--- BEGIN ---

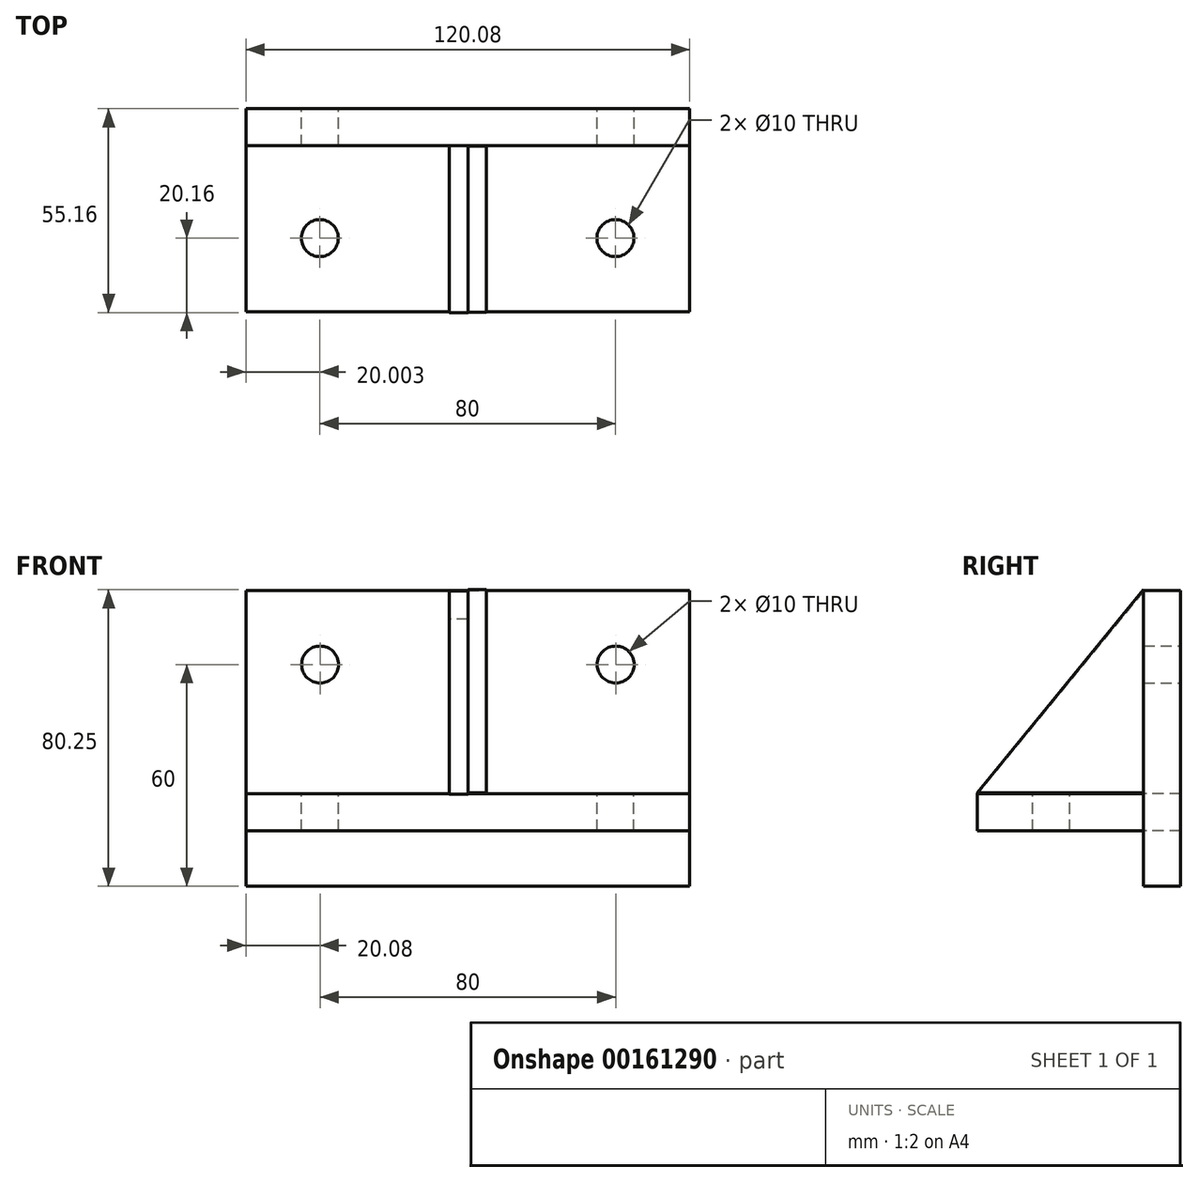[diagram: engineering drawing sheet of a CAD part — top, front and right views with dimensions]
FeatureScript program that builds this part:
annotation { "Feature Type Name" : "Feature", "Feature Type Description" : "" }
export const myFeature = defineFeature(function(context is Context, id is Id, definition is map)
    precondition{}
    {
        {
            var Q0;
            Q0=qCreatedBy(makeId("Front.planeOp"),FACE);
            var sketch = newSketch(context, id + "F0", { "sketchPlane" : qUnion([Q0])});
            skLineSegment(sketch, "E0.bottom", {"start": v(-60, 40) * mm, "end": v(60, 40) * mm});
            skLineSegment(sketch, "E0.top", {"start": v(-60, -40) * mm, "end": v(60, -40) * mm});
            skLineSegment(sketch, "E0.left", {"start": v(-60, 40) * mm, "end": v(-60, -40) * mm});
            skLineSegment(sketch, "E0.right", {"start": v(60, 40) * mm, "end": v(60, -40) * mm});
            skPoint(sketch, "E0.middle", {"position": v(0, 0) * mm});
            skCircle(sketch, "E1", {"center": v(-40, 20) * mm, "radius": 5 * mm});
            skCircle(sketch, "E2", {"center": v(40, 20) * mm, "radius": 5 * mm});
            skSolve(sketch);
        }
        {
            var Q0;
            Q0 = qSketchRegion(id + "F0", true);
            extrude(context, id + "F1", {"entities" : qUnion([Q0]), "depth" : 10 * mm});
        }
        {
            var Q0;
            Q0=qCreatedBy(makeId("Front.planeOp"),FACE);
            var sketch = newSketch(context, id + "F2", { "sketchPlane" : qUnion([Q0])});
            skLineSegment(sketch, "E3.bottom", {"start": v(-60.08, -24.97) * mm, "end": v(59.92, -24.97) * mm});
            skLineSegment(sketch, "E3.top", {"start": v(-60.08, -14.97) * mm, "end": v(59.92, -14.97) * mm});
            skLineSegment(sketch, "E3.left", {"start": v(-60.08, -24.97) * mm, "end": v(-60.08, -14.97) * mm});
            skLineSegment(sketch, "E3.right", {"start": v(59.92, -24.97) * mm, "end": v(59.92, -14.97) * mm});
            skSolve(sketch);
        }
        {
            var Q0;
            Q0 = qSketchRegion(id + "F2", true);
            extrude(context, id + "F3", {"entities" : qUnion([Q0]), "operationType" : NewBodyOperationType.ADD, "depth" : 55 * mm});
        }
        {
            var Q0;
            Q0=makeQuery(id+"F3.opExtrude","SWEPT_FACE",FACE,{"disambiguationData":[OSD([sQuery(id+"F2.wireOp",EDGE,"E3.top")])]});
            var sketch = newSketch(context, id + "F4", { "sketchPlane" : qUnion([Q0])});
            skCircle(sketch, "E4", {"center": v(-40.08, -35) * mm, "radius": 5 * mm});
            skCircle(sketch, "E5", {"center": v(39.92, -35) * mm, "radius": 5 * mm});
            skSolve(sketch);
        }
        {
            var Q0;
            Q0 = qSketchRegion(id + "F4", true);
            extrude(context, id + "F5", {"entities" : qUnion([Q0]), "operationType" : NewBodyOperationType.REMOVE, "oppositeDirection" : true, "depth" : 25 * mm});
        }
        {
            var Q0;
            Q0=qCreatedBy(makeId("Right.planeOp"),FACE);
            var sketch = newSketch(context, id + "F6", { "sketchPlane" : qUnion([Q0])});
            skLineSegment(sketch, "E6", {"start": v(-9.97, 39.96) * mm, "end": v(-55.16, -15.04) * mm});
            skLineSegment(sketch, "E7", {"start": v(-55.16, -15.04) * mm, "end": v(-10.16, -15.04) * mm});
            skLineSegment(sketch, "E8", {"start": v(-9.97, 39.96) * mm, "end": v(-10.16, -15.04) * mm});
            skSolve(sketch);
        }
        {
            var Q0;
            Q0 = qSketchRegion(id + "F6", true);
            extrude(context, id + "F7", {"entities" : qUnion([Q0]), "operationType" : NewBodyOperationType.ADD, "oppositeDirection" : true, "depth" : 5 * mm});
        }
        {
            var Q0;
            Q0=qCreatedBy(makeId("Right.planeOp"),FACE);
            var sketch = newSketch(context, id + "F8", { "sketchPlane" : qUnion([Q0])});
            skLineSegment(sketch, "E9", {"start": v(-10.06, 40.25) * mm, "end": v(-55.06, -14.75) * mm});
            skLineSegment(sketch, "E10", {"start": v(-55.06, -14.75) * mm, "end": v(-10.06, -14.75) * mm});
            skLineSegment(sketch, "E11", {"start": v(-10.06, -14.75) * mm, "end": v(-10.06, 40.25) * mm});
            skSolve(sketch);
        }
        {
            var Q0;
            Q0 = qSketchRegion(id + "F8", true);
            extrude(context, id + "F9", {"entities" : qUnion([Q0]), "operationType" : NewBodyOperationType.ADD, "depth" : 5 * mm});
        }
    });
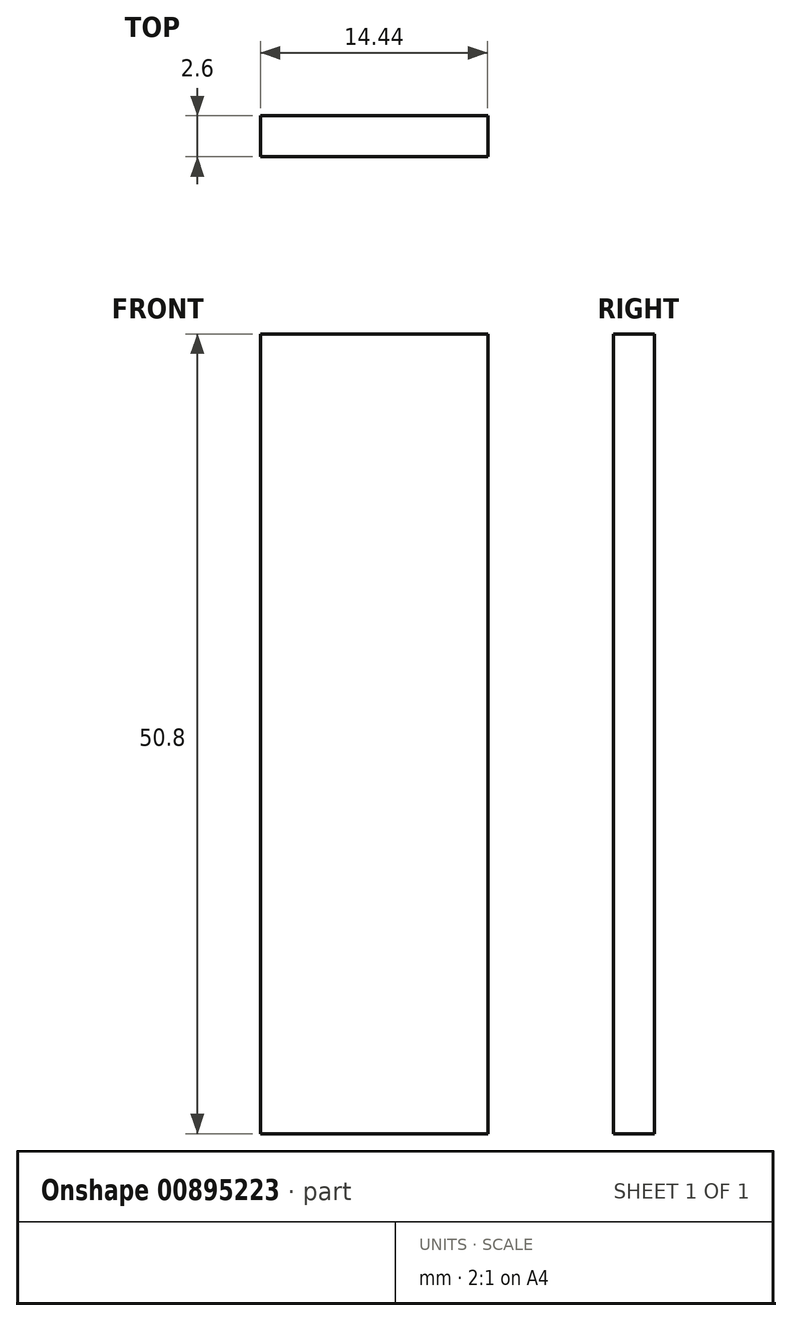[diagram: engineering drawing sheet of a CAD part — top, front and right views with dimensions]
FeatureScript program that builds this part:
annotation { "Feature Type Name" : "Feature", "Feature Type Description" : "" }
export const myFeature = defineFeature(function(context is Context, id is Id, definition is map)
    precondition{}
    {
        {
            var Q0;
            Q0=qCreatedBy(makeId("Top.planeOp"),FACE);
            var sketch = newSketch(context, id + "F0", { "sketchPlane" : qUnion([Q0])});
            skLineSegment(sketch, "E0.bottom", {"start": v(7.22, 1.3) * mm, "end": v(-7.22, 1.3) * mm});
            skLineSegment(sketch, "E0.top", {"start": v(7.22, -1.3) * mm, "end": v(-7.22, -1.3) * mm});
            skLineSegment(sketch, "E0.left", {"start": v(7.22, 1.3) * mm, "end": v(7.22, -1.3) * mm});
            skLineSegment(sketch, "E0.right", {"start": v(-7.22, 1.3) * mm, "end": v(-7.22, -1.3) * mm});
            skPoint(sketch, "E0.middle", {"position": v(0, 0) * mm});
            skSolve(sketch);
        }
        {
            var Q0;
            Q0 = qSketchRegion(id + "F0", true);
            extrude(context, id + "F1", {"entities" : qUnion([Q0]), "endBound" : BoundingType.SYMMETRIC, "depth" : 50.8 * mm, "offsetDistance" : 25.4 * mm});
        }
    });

--- END ---

**WORK TO COMPLETE:** List every line of the material above that contains the string "bottom".

**FINAL ANSWER:**
            skLineSegment(sketch, "E0.bottom", {"start": v(-60, 40) * mm, "end": v(60, 40) * mm});
            skLineSegment(sketch, "E3.bottom", {"start": v(-60.08, -24.97) * mm, "end": v(59.92, -24.97) * mm});
            skLineSegment(sketch, "E0.bottom", {"start": v(7.22, 1.3) * mm, "end": v(-7.22, 1.3) * mm});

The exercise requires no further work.